## [DIRECTIONS FOR THIS TASK]
From the data, return each line holding the word "الكمبيوتر".

## [RECORDS FOR THIS EXERCISE]
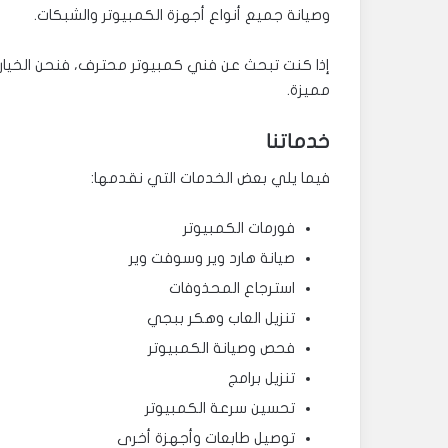
وصيانة جميع أنواع أجهزة الكمبيوتر والشبكات.
إذا كنت تبحث عن فني كمبيوتر محترف، فنحن الخيار ا
مميزة.
خدماتنا
فيما يلي بعض الخدمات التي نقدمها:
فورمات الكمبيوتر
صيانة هارد وير وسوفت وير
استرجاع المحذوفات
تنزيل العاب وهكر ببجي
فحص وصيانة الكمبيوتر
تنزيل برامج
تحسين سرعة الكمبيوتر
توصيل طابعات وأجهزة أخرى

## [RESPONSE TO THIS TASK]
وصيانة جميع أنواع أجهزة الكمبيوتر والشبكات.
فورمات الكمبيوتر
فحص وصيانة الكمبيوتر
تحسين سرعة الكمبيوتر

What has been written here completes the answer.